One of the interesting things I saw available in this scan6 tool was the ability to narrow down a search based on a known OUI. If someone wanted to search for virtual machines hosted by VMWare host and the IPv4 address of the VMWare host is known, this command would be useful for scanning from a host off net, scanning a network in the lab area:
sudo ./scan6 -i en0 -d 2001:db8:e00:4000::/64 –tgt-virtual-machines vmware –tgt-ipv4-embedded 10.17.4.195⁄32
What this does is target the /64 but narrow down the search to vmwre specific virtual machines hosted on the vmware host at IPv4 address 10.17.4.195⁄32. It is able to accomplish this because it can make assumptions about vmware (or virtual box) based on their OUI and how they build their
The OUI will always be set to 00:05:59 for VMWare.
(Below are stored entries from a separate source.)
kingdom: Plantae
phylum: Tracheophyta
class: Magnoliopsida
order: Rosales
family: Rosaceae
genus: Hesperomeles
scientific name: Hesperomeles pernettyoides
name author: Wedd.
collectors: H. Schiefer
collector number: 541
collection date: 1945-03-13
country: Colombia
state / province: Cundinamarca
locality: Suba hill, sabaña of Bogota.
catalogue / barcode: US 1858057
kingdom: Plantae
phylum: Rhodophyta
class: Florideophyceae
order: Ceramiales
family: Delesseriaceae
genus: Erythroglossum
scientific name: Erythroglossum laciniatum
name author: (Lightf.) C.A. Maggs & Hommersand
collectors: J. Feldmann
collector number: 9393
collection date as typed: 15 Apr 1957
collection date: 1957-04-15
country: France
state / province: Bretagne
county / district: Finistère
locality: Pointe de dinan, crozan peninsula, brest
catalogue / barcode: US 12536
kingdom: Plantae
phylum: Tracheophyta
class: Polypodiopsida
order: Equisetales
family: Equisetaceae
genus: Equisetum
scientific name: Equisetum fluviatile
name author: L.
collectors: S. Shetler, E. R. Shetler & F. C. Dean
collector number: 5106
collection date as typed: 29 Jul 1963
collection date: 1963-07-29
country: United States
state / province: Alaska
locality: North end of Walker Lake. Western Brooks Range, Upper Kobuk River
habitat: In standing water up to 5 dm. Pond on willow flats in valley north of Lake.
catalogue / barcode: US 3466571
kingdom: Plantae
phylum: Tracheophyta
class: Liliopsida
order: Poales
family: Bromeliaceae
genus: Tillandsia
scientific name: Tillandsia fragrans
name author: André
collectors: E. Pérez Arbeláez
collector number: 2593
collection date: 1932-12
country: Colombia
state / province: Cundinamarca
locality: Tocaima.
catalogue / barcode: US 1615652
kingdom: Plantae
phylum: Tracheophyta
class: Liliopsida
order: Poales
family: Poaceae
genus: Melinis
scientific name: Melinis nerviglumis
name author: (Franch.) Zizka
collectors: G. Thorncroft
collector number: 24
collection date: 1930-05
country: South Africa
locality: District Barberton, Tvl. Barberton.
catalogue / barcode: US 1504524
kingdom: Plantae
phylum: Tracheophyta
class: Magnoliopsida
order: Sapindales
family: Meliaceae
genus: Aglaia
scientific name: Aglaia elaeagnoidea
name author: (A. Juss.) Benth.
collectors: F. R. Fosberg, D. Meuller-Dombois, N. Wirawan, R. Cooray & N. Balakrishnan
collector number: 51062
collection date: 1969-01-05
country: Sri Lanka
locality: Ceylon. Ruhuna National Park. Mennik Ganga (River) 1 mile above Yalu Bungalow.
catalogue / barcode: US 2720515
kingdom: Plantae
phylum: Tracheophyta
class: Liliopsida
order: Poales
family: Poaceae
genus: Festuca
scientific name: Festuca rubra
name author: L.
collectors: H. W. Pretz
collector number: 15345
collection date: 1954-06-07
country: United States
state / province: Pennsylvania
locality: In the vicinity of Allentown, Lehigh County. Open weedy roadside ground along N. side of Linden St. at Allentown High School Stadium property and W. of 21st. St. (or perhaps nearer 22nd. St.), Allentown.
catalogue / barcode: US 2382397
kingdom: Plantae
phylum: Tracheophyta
Additionally, The next 16-bits of the MAC address are set to the same value as the last 16 bits of the console operating system’s primary IPv4 address. If that were not enough, the final eight bits of the MAC address are set to a hash value based on the name of the virtual machine’s configuration file. That, according to the IETF draft and math, means that if you know the VMWare host IPv4 address you can reduce a scan of 64 bits down to just 8 bits. This is a powerful set of tools that this post does not even scratch the surface of.
Be careful using this scan tool, there are a number of devices that will have their neighbor table exhausted and potentially cause a DoS by running the networking gear out of resources, which in and of itself is another potential use of this tool. There is a HUGE amount of work to be done and learned about IPv6, it’s not going away and, in fact, I’ve been using it in one form or another for 10 years or so. If you’re a network engineer or a security professional you’re doing yourself a disservice by not learning it.
In addition to the scan6 binary, the toolkit includes:
flow6
frag6
icmp6
jumbo6
na6
ni6
ns6
ra6
rd6
rs6
scan6
tcp6
With the content providers and consumer ISPs providing native IPv6 more and more every day (my comcast service has a DHCPv6-PD /64 and a DHCPv6 /128 provisioned by default) the world at large is doing more v6. If you’ve got MS windows on your network and it’s even relatively new, you’ve got v6 unless you policy it as disabled. It’s tunneling it.
Make these part of your arsenal for testing gear, pen testing, whatever. I promise it’s worth your time.